Collected data
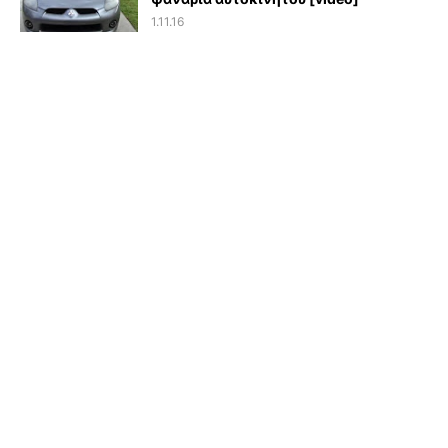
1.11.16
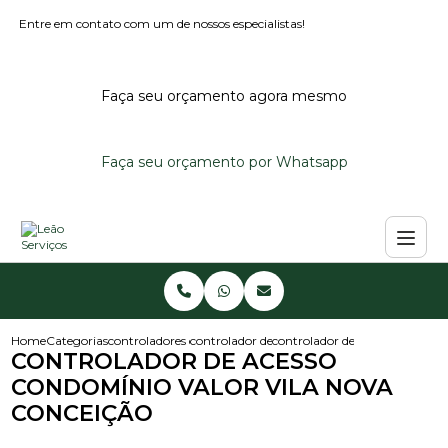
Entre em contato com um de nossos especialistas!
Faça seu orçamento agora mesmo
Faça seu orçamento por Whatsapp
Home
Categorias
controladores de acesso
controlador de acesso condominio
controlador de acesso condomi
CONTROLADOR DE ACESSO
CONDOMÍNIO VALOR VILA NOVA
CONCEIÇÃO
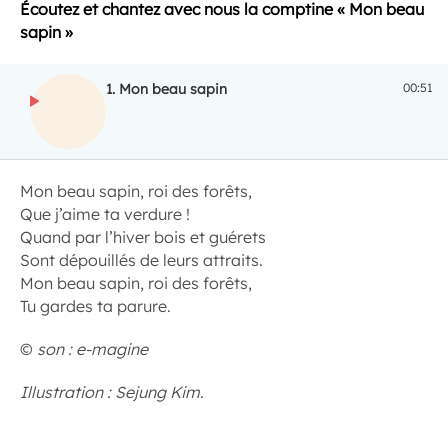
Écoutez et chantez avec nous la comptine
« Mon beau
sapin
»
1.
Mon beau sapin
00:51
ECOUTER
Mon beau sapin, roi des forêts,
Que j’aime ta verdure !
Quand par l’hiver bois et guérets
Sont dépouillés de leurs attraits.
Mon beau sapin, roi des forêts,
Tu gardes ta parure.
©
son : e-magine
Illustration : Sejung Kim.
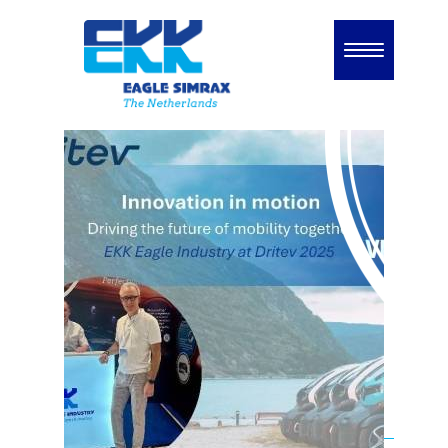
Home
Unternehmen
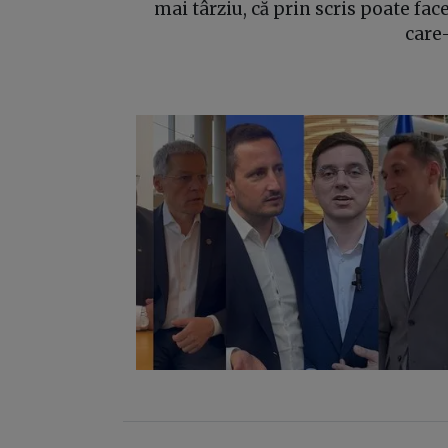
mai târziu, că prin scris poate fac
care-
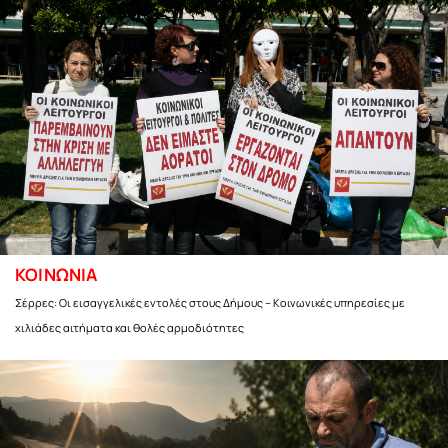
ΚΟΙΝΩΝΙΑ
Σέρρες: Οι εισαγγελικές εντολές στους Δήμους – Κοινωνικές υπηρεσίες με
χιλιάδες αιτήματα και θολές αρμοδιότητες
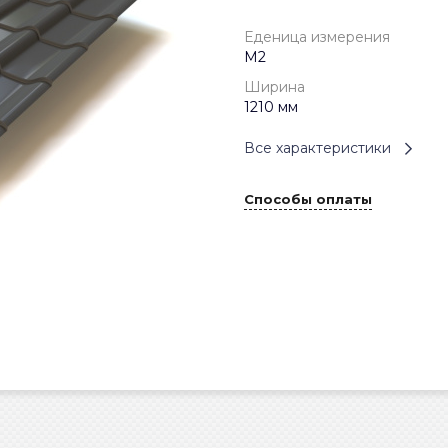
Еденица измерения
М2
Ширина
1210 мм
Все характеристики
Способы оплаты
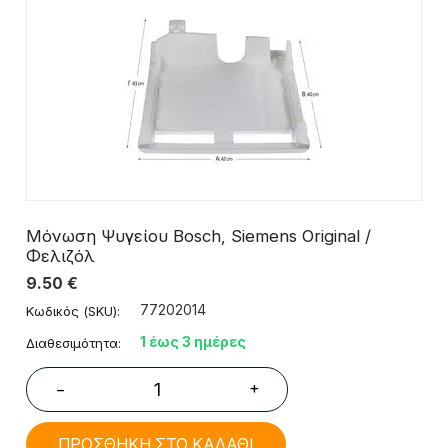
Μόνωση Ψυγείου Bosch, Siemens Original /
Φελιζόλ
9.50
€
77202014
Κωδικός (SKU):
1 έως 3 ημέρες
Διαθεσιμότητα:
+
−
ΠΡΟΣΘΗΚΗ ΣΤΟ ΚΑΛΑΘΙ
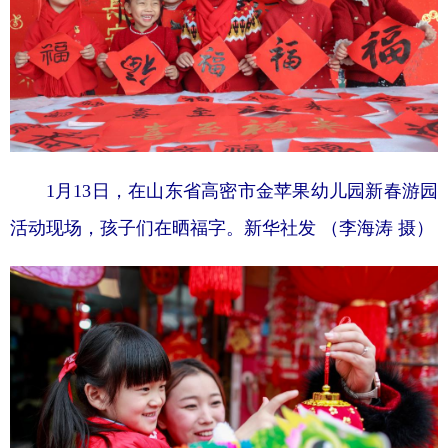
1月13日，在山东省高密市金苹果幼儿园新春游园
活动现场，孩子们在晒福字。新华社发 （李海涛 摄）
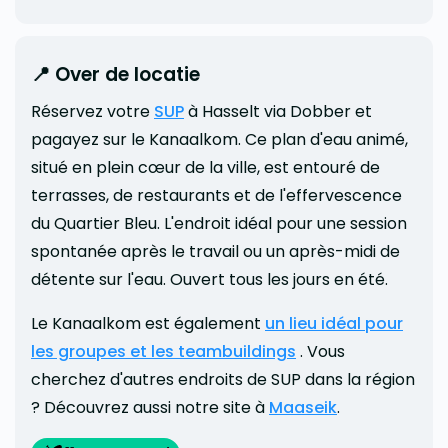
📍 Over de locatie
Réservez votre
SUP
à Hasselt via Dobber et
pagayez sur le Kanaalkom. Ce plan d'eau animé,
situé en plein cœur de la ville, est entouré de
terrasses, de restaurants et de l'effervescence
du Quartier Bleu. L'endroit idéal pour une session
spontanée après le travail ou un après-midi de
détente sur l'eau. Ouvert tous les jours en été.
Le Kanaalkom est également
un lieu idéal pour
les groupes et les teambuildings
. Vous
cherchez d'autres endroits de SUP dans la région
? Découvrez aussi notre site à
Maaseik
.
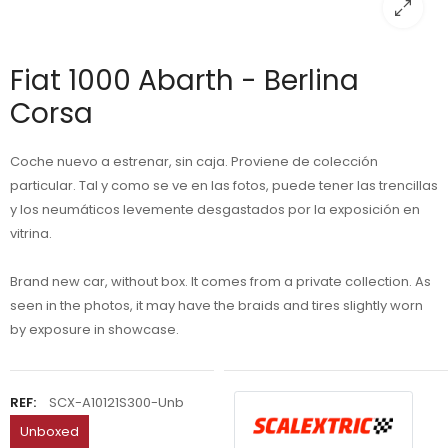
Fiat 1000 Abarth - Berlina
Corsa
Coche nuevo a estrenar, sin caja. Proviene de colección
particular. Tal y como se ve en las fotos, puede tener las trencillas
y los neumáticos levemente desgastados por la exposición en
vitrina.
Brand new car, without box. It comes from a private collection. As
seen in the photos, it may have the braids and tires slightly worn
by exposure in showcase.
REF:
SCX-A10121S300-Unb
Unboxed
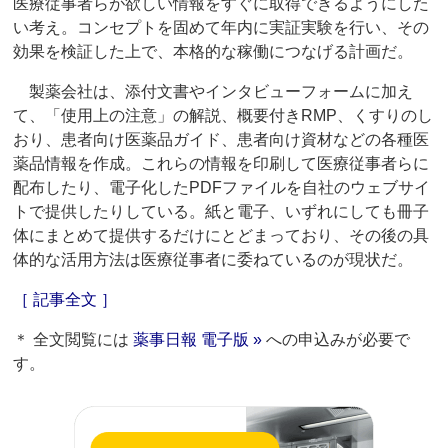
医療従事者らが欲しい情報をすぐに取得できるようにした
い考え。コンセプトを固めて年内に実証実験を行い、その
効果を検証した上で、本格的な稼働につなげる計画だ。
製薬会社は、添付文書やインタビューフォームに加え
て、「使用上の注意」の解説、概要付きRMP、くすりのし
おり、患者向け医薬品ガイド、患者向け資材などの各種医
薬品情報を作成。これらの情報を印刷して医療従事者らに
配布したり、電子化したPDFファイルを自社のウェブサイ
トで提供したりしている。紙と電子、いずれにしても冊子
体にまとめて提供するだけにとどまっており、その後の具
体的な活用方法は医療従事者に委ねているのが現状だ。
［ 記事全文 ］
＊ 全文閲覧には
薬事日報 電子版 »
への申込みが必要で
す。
...
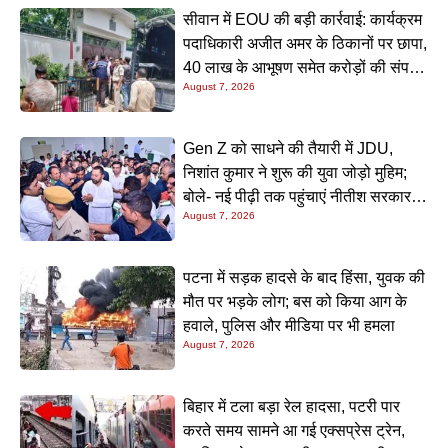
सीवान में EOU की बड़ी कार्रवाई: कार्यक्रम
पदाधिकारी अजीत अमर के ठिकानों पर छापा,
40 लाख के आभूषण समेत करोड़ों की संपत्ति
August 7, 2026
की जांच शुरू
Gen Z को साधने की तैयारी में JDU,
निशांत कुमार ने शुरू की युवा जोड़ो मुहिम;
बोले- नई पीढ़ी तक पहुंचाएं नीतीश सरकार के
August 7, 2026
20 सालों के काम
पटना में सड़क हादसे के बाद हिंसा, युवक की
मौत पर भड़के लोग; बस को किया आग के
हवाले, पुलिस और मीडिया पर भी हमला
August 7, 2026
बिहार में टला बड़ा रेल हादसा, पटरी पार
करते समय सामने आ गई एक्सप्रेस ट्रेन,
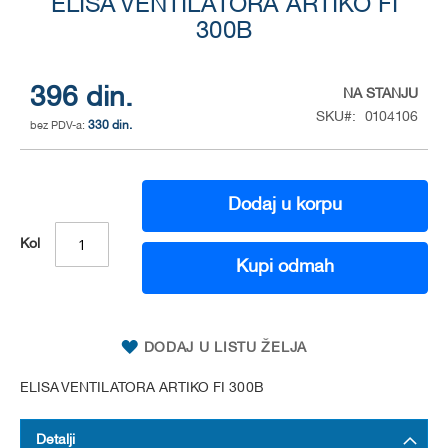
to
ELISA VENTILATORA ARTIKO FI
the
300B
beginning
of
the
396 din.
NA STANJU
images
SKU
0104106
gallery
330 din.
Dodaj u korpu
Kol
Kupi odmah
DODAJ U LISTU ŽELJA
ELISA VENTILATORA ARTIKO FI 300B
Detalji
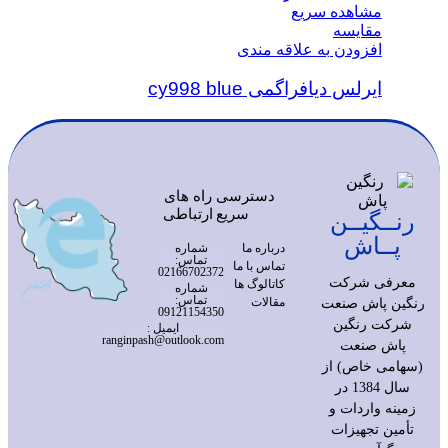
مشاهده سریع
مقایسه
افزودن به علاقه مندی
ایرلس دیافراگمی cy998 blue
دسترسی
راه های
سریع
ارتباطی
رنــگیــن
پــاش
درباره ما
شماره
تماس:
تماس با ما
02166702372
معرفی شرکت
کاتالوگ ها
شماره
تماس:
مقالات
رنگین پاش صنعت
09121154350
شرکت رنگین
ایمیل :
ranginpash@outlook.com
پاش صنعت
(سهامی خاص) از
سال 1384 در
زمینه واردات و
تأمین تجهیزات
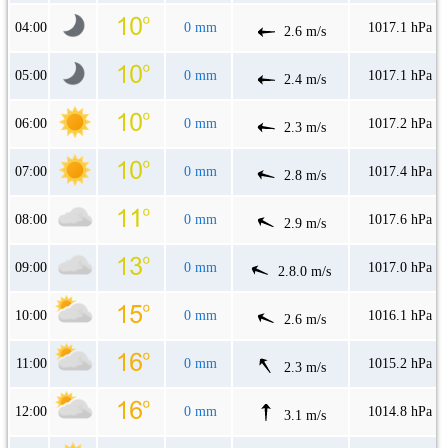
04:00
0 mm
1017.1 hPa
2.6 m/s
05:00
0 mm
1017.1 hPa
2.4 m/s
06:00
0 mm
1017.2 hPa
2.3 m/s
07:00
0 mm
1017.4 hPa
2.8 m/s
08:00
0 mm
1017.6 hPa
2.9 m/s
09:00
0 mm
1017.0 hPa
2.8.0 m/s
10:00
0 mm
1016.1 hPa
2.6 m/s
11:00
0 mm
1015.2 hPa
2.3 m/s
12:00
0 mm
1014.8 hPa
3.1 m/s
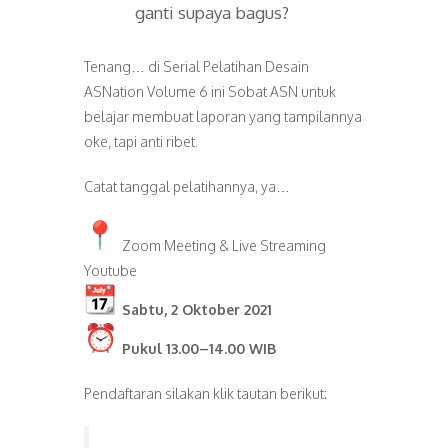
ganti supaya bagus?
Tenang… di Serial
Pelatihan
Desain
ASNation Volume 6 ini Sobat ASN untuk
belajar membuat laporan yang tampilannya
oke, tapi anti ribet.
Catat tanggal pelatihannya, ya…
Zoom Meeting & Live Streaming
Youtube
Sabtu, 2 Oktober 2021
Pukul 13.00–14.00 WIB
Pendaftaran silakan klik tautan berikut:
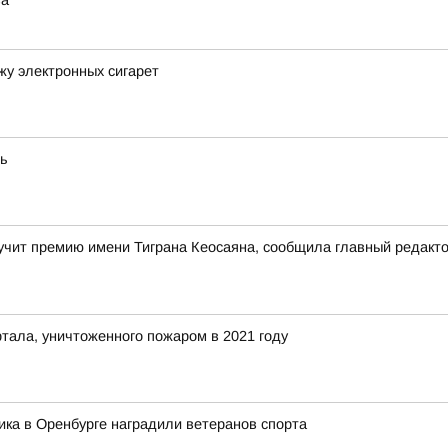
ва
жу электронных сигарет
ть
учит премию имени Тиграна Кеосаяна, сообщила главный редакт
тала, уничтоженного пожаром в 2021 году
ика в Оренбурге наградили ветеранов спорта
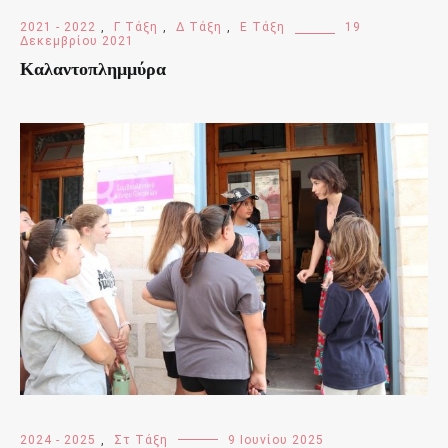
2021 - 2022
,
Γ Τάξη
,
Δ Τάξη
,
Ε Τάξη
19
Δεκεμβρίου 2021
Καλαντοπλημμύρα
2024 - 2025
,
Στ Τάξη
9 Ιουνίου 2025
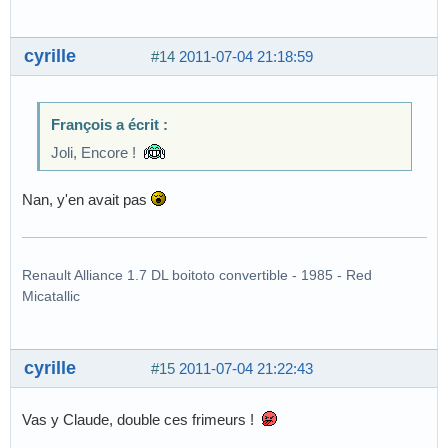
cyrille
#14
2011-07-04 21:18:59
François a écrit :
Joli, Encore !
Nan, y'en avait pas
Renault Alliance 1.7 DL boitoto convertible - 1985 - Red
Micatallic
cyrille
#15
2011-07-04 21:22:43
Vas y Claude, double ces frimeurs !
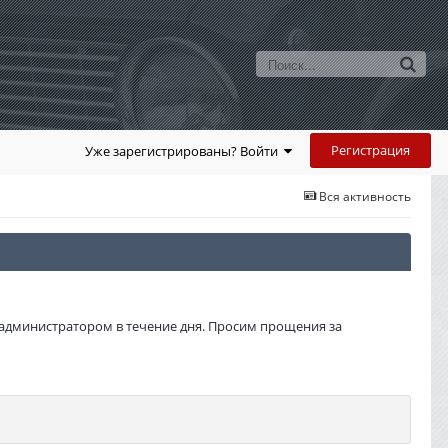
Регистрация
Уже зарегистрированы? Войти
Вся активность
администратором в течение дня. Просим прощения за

• WORK REQUIRED: Recast the listing from the line with "ganti supaya bagus?" to the line with "администратором в течение", both included, as a JSON list of strings with one string per line. Skip blank lines and leave the pictures out.

• SOLUTION TO THIS EXERCISE:
[
  "ganti supaya bagus?",
  "Tenang… di Serial",
  "Pelatihan",
  "Desain",
  "ASNation Volume 6 ini Sobat ASN untuk",
  "belajar membuat laporan yang tampilannya",
  "oke, tapi anti ribet.",
  "Catat tanggal pelatihannya, ya…",
  "Zoom Meeting & Live Streaming",
  "Youtube",
  "Sabtu, 2 Oktober 2021",
  "Pukul 13.00–14.00 WIB",
  "Pendaftaran silakan klik tautan berikut:",
  "ва",
  "жу электронных сигарет",
  "ть",
  "учит премию имени Тиграна Кеосаяна, сообщила главный редакт",
  "тала, уничтоженного пожаром в 2021 году",
  "ика в Оренбурге наградили ветеранов спорта",
  "2021 - 2022",
  ",",
  "Γ Τάξη",
  ",",
  "Δ Τάξη",
  ",",
  "Ε Τάξη",
  "19",
  "Δεκεμβρίου 2021",
  "Καλαντοπλημμύρα",
  "2024 - 2025",
  ",",
  "Στ Τάξη",
  "9 Ιουνίου 2025",
  "cyrille",
  "#14",
  "2011-07-04 21:18:59",
  "François a écrit :",
  "Joli, Encore !",
  "Nan, y'en avait pas",
  "Renault Alliance 1.7 DL boitoto convertible - 1985 - Red",
  "Micatallic",
  "cyrille",
  "#15",
  "2011-07-04 21:22:43",
  "Vas y Claude, double ces frimeurs !",
  "Регистрация",
  "Уже зарегистрированы? Войти",
  "Вся активность",
  "администратором в течение дня. Просим прощения за"
]